One thing that SLAPP suits always suffer from is a shortage of really good law to hang their hats on—it’s hard to accuse someone of a civil wrong when all they’re doing is exercising the right of free speech. Most of the suits allege some kind of slander or libel; some use more complex and arcane law. This proposed provision of the new Societies Act is like a gift: here’s your civil wrong and it’s so vaguely worded that you can be in court for years, grinding away at those nasty activists.

The worst thing about the new section, though, is that it seeks to take the determination of what is in the public interest out of the public domain, where it belongs. Governments are supposed to make that determination, based on what they hear from the many voices advocating their own views of public interest. They are accountable to the electorate for whatever they deem to be in the public interest. Under this new proposal, a judge would be asked to decide what is in the public interest, based on whatever evidence the person who sues chooses to bring forward, and whatever evidence the non-profit being sued can gather to respond to it.

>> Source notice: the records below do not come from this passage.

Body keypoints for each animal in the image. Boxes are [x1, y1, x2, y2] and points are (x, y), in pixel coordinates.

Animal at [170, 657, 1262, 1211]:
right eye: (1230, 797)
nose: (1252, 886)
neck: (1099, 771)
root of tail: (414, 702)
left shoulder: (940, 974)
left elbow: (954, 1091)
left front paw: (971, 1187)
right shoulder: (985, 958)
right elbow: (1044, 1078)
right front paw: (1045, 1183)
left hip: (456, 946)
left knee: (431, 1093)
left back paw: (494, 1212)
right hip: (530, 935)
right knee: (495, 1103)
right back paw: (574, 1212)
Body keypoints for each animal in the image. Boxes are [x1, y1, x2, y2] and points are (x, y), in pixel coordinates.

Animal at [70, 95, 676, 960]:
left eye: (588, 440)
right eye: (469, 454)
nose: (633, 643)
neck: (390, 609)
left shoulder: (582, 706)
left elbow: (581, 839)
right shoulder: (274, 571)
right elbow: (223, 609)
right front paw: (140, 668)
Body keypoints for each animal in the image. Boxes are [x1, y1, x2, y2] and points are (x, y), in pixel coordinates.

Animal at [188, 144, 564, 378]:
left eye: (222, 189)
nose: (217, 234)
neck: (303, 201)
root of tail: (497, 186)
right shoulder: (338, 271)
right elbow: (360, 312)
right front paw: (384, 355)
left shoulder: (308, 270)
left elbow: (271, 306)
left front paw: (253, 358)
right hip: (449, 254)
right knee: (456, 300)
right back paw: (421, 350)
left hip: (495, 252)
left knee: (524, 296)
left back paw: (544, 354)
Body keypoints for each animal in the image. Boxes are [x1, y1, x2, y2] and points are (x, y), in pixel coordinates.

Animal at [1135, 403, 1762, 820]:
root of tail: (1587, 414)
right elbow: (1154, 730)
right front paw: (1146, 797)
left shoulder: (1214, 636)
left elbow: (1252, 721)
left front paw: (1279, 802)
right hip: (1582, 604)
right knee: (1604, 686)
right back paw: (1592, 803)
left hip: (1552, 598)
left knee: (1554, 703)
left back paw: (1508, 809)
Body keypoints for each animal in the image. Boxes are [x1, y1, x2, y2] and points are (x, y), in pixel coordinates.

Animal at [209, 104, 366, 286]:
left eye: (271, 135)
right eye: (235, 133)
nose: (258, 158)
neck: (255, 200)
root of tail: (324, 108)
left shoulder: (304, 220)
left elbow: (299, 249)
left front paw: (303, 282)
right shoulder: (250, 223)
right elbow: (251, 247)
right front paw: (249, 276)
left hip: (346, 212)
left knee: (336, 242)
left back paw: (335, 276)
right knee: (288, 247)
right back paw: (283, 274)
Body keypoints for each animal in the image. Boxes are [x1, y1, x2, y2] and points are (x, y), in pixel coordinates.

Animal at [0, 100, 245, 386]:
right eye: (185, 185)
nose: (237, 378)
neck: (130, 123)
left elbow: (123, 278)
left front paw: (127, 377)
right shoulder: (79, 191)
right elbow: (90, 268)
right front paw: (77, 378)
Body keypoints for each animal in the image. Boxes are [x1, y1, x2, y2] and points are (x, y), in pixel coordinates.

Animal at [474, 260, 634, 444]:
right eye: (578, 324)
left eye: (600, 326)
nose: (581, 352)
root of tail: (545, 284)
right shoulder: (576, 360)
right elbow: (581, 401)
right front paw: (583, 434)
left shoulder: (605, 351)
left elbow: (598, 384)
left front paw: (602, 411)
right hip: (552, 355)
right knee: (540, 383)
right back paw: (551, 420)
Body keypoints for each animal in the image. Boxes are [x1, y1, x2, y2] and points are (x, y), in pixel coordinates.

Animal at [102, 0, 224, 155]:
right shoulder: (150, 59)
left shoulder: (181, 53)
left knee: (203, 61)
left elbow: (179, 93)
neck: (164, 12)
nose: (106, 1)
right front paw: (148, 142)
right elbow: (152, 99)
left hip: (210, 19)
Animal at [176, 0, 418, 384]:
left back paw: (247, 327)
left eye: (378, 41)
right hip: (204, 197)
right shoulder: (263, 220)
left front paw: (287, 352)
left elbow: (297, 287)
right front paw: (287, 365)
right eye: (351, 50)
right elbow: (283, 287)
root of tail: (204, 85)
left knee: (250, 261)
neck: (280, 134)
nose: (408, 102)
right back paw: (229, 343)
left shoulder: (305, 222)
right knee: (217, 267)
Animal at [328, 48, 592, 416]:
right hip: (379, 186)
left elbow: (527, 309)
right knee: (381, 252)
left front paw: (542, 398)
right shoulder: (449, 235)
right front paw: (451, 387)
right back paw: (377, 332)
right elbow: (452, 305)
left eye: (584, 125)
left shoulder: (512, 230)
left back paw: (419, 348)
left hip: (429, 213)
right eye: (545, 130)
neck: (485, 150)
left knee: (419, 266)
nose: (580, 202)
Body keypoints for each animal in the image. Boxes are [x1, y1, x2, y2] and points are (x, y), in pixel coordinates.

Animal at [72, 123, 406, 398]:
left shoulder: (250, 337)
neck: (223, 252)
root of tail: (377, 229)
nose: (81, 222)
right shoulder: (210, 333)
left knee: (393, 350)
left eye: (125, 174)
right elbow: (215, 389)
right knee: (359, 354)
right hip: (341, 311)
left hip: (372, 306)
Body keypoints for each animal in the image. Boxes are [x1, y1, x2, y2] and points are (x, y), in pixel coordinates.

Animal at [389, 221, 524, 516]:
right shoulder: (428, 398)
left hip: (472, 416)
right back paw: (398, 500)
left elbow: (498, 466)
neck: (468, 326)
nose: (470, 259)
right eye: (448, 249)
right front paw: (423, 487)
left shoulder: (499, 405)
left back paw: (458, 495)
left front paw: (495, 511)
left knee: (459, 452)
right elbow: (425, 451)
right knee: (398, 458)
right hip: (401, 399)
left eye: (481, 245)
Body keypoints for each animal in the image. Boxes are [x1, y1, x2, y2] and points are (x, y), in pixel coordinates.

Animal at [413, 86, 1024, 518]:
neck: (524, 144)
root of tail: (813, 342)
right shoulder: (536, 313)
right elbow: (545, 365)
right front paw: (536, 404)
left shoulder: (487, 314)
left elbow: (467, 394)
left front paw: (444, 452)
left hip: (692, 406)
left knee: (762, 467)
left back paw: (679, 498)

Let’s just sketch that out. Say, for example, Enbridge decides to sue Living Oceans, saying that its Northern Gateway pipeline is in the public interest and our advocacy against it offends this new rule.  Enbridge gives the court its deeply flawed economic analysis and magic job numbers, says “health care and education” about a thousand times, points out that I drive a car and rests its case. Living Oceans can’t actually afford to hire an economist to counter the economic evidence, so we respond with what we have: the scientific evidence that ocean ecosystems do not recover from oil spills in places where highly toxic oil continues to enter the environment, as it would do if the weathered, diluted bitumen were to sink to the ocean floor.

Now how is a judge to determine whether or not we were acting in the public interest based on that evidence? What of the First Nations’ rights and title, the opposition of the labour movement, the views of local communities, farmers and ranchers; or for that matter, the health care and education administrators who are apparently going to see all that Enbridge tax revenue pouring into their coffers? Do we invite them all into the courtroom to say their piece, or do we just ask the government to say what they deem the public interest to be in this case?

If we just ask the government to tell the court what’s in the public interest, then free speech just came to a screaming halt in the Province of B.C. and no non-profit can ever criticize the government again. If instead, we invite into the courtroom all of the many players whose rights and interests must be considered in order to determine what the public interest is, then we’ve just asked a judge to do the government’s job. The judge is an appointee, who is not accountable to voters. Either way, it's wrong.

The proposed section 99 of the new Societies Act attacks one of the fundamental freedoms of democracy, the right of free speech. I expect that, if tested, it would prove unconstitutional for that reason. The Province’s rationale for the proposal—that the public needs to be able to hold non-profits to account for failing to act in the public interest—confuses entirely whose job is whose. The public needs to be able to hold its governments to account for failing to act in the public interest. Non-profits are supposed to help articulate aspects of the public interest that often get overlooked. The public can listen and support the non-profit, or not. Neither they, nor the government, need the right to stop us from speaking.

The government will accept comments on the proposed bill until October 15.